• [Instructions for the task] Pick up the news briefs below on the Camp David talks, the UN child-protection pacts and the Nevada road protest, and keep writing them past their final sentence.

• [Exercise text]
==================================================
News In Brief

In a high-stakes bid to bring peace to the Middle East, President Clinton announced Israeli and Palestinian leaders will meet with him next week at the Camp David presidential retreat. The objective is to bridge "significant differences" that have led to an impasse between the two sides, Clinton said. Months ago, the two sides set a Sept. 13 deadline to draw up a final accord. Palestinian leader Yasser Arafat has said he'll declare a state on that date unless there are conclusive settlement negotiations before then.

Clinton also was to sign two UN pacts designed to help protect children from sexual exploitation and from fighting in wars. States that sign the treaty agreements would have to ensure no one under age 18 takes part in combat, as well as take action to prohibit the sale of children, child prostitution, and child pornography. The documents are optional protocols, or additions, to the 1989 Convention on the Rights of the Child, which the US hasn't ratified.

Hundreds of protesters converged on the hamlet of Jarbidge, Nev., to reopen a road the US Forest Service had effectively closed - a status that many demonstrators indicated was symbolic of too much government regulation. When South Canyon Road was washed out by a flood in 1995, federal authorities squelched efforts to repair it, out of concern that the work would jeopardize the habitat of the threatened bull trout. The government also sought to halt Tuesday's protest, but a federal judge denied an injunction - although he warned participants they could be prosecuted for any environmental damage.
==================================================
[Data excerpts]

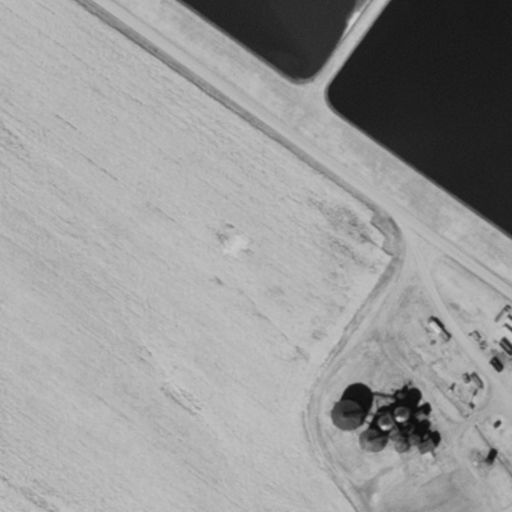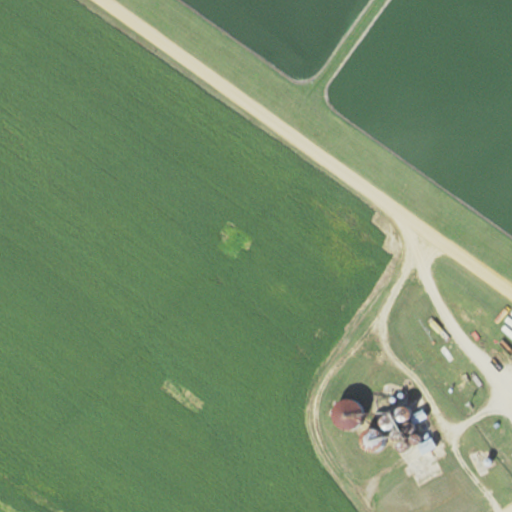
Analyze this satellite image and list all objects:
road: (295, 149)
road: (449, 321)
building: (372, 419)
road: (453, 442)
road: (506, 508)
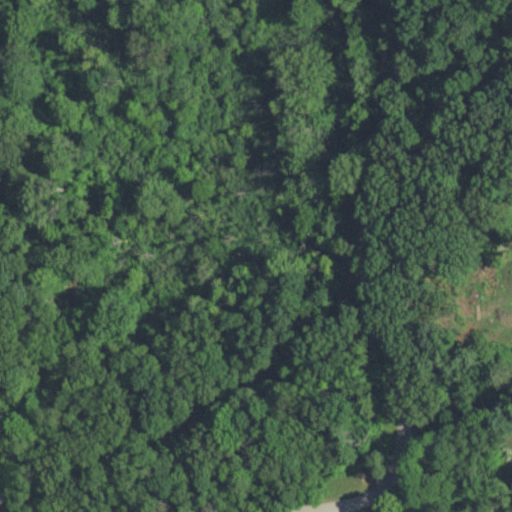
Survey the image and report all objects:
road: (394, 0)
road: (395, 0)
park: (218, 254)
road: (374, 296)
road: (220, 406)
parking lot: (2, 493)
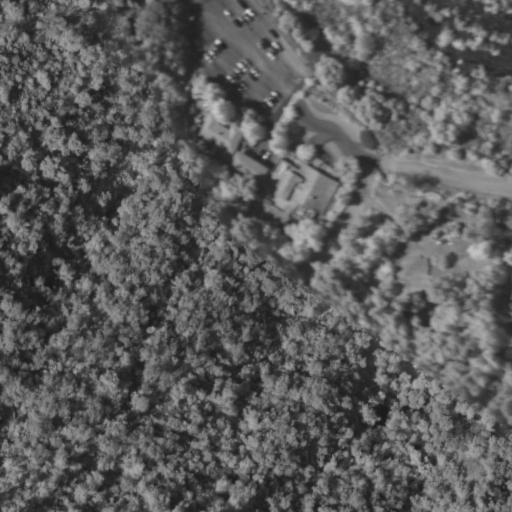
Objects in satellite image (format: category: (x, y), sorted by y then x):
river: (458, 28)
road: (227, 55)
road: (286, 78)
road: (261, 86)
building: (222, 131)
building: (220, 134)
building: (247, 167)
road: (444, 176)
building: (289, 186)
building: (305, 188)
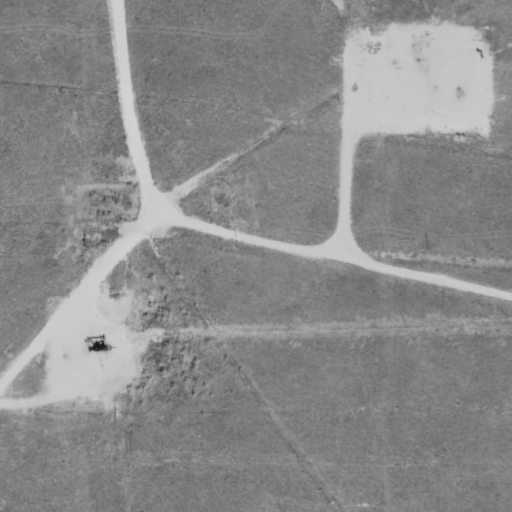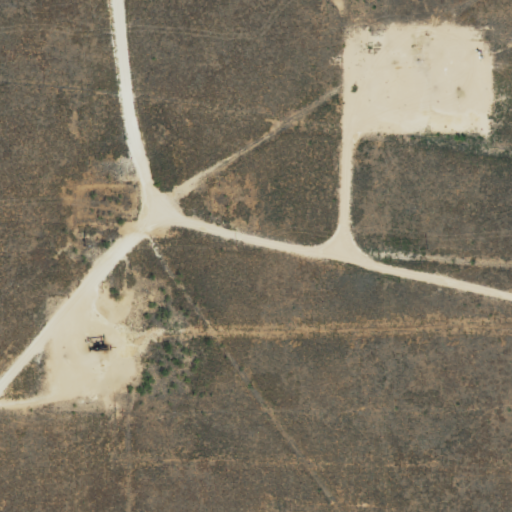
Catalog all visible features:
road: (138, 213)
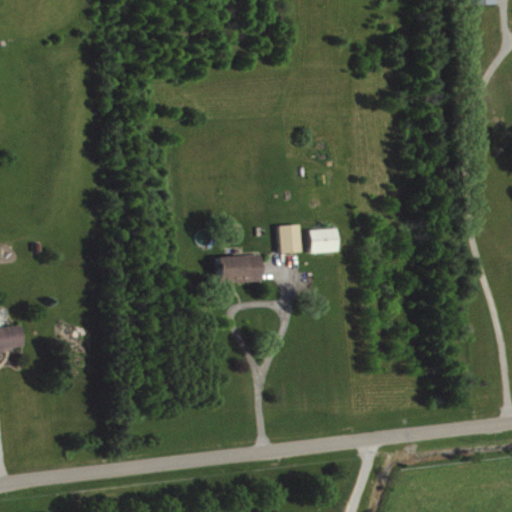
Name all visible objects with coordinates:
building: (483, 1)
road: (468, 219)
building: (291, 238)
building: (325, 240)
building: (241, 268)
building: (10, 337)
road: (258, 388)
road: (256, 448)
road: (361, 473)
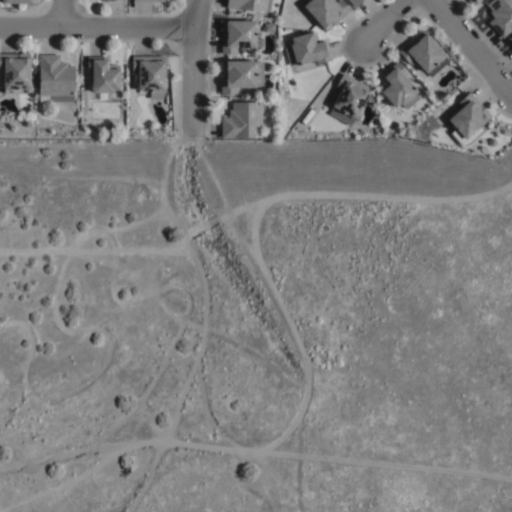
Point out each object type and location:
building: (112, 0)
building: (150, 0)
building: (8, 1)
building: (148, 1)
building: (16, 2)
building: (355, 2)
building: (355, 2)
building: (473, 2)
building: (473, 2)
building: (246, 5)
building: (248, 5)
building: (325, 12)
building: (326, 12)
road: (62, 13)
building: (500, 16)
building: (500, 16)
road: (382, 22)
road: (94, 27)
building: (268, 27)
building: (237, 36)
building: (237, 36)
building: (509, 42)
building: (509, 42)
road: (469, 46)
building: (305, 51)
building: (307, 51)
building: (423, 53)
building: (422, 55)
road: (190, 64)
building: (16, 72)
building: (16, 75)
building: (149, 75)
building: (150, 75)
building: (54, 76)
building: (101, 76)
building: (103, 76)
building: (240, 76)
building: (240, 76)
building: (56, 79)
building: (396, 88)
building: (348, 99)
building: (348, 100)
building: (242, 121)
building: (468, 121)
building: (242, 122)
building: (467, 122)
==================================================
• [Result below]
Ten people were arrested in Morristown, N.J., while demonstrating against a white supremacist's Independence Day speech that called for an end to affirmative-action programs. Richard Barrett, head of the Mississippi-based Nationalist Movement, led a small rally, while more than 300 whites, blacks, and Hispanics held a counter-event nearby. Some in the latter group pushed down metal barricades and hurled projectiles. One of those arrested was taken to a hospital.

A study last year that said medical mistakes kill as many as 98,000 hospitalized Americans annually used flawed methodology and is greatly exaggerated, scientists at the Indiana University School of Medicine reported. The earlier study, by the Institute of Medicine, didn't establish that medical errors caused the deaths and failed to eliminate other crucial factors for patients, the Indiana researchers said. But in a rebuttal in the Journal of the American Medical Association, an author of the original study defended the research, saying it may even have underestimated the extent of the problem.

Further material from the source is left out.